Do Your Employees Believe in Your Brand? – SilkCards
No matter what industry you are in and what product or service you offer, building and maintaining your corporate brand is essential to a thriving business. While you may have poured over colors and fonts for your logo, sifted through stacks of synonyms for your company name, and spent weeks crafting your mission statement, if your employees don’t live your brand, it’s likely to fizzle… right along with your profits.

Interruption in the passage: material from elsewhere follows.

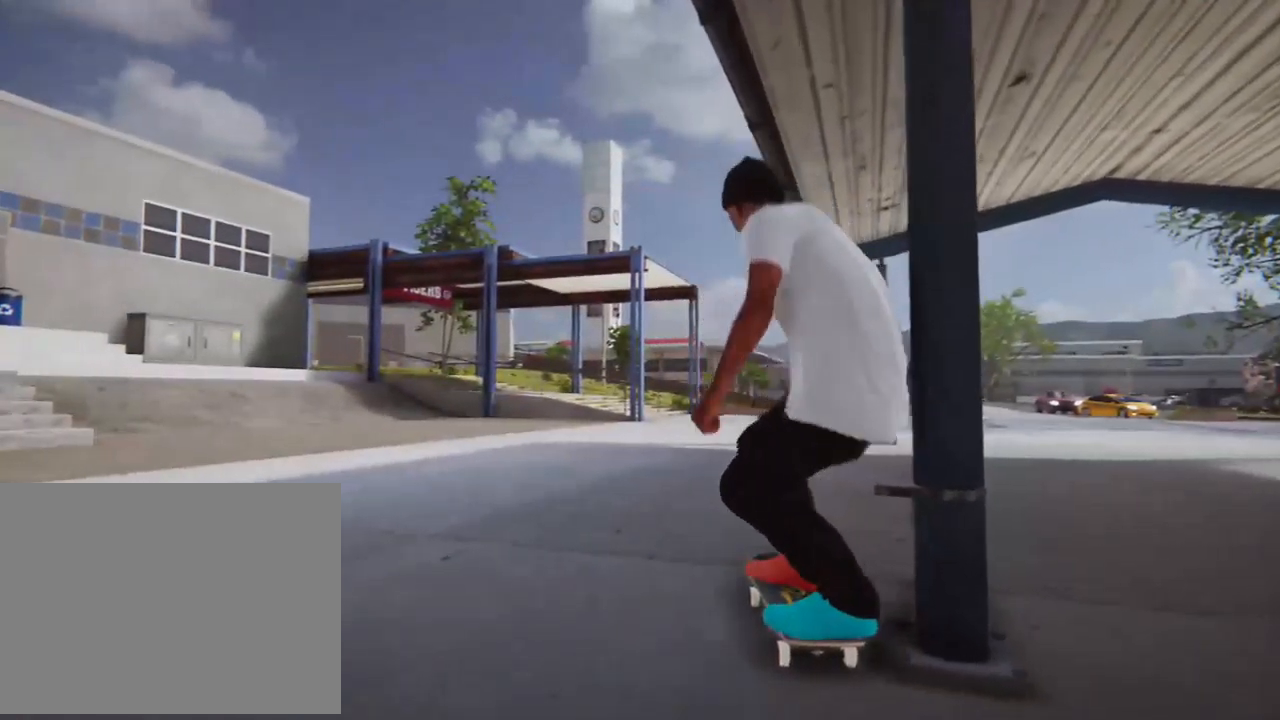
Gameplay with a controller (Xbox layout); each line is a JSON object with the inputs held at the frame after it (dt_ms = milliseconds from this image to that frame). "events" lists button and stick changes between this image and that frame as [ms after this image, input, new state], when the widget could be followed in between. Not read: L3 R3.
{"dt_ms": 973, "buttons": ["X"], "left_stick": "center", "right_stick": "center"}
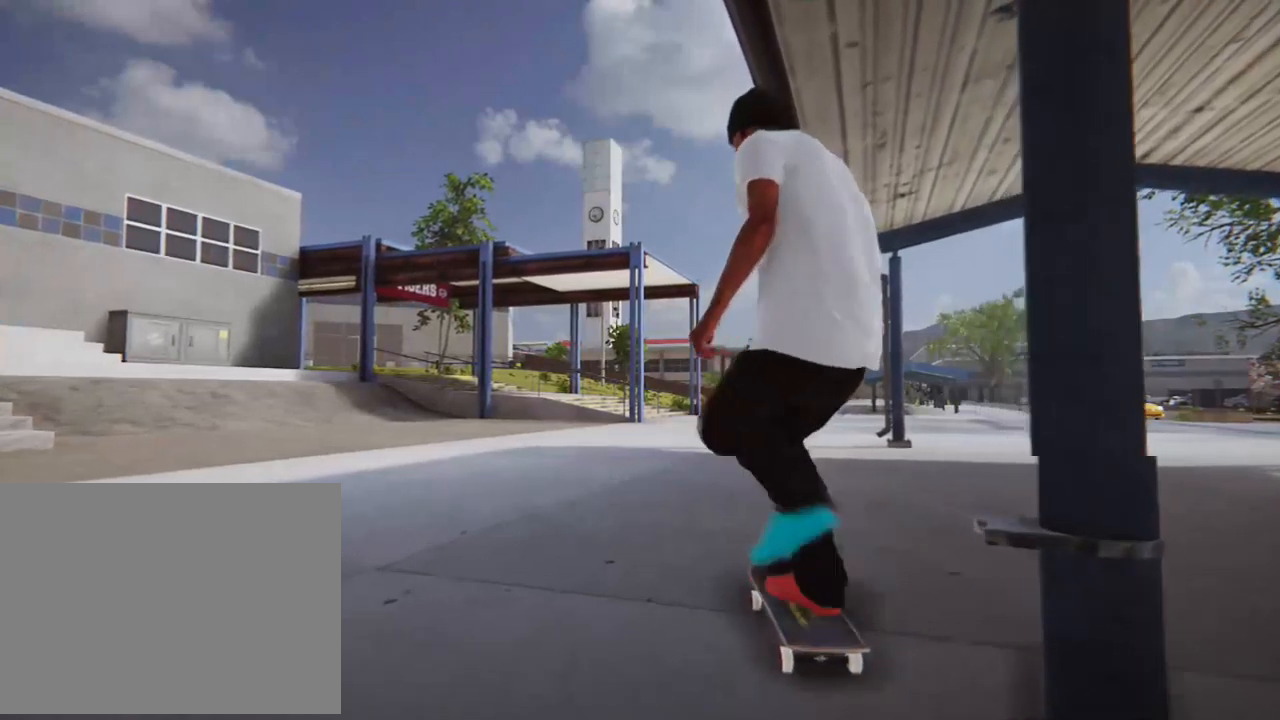
{"dt_ms": 504, "buttons": ["X"], "left_stick": "center", "right_stick": "center", "events": []}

Why Having Employees Who Are Raving Fans Is Important to Branding
While you may consider your customer service reps or the receptionist fielding phone calls to be the “low man on the totem pole,” that couldn’t be further from the truth. Your employees are on the front lines. Their customer service skills can make or break a sale, not to mention a future relationship with a client. Knowing that, would you rather have an employee who is disengaged, gruff, and counting down the minutes until their shift is over or someone who can’t stop singing your praises because they are treated well, appreciated, and well compensated?
How to Tell If Employees Are Not Engaged in Your Brand and Culture
Keep an eye out for these subtle (and sometimes not-so-subtle) signs that your employees are not engaged:
- Lack of communication – Have your employees stopped approaching you with challenges or ideas? Are they talking behind your back?
- Lack of striving for improvement – Are employees barely reaching goals?
- Lack of teamwork – Are employees disengaged from one another both work-wise and socially?
- Lack of cooperation – Do employees drag their feet when given a task to do?
- Counting down the minutes – Everyone wants to go home and live their life, but do your employees seem obsessed about the time?
Do You Have a Brand… That Employees Believe in?
Your employees can’t be engaged and be ambassadors of your company’s brand if you don’t have one.
If you haven’t yet defined and communicated who you are, creating a brand identity along with a mission statement and a list of core values is the first step. Seth Godin explains brand as “the set of expectations, memories, stories and relationships that, taken together, account for a consumer’s decision to choose one product or service over another.”
Ask yourself the following questions when building your brand:
- What problem do we fix? This involves some market research to see what challenges your ideal customer is facing.
- Why do we do it? Why did you come into existence? What is your company’s central narrative?
- What makes us different? Why should they choose you as opposed to another company?
- What is our company’s personality? Are you fun and silly? Serious? Dependable?
Once you’ve answered these questions, you can get to work crafting your mission statement. If you already employ a team, consult with them as to what they believe your core values are. This will allow you to determine where your company is at and in what direction you need to lead them.
Do You Have a Culture That Inspires Employees to Believe in Your Brand?
While company “culture” has become a bit of a buzzword, a thriving culture is essential to a thriving business. In order for employees to become brand ambassadors, they have to buy in to your purpose and see themselves as a piece of the puzzle. How you treat your employees will have everything to do with whether or not they bring their best selves to work every day, and whether they shout your praises from the rooftops. Here are a few ways to mold your culture to foster loyal employees:
- Respect your team members and compensate them well.
- Offer opportunities for further education and advancement within your company. Or, if there are no opportunities for advancement, provide them with the skills and the encouragement to grow and fly off from the nest someday (but hope that they’re happy enough to stay).
- Communicate the company’s purpose clearly and help your employees understand how important they are to the success of the business.
- Empower your employees to make decisions, address problems, and offer up solutions. Remember that they are on the front line and can recognize challenges before they turn into full blown disasters.
Your employees can be your greatest assets or your worst enemies depending on how you treat them. Create a company brand and culture that your employees can support, and they will become your biggest fans and your best word of mouth.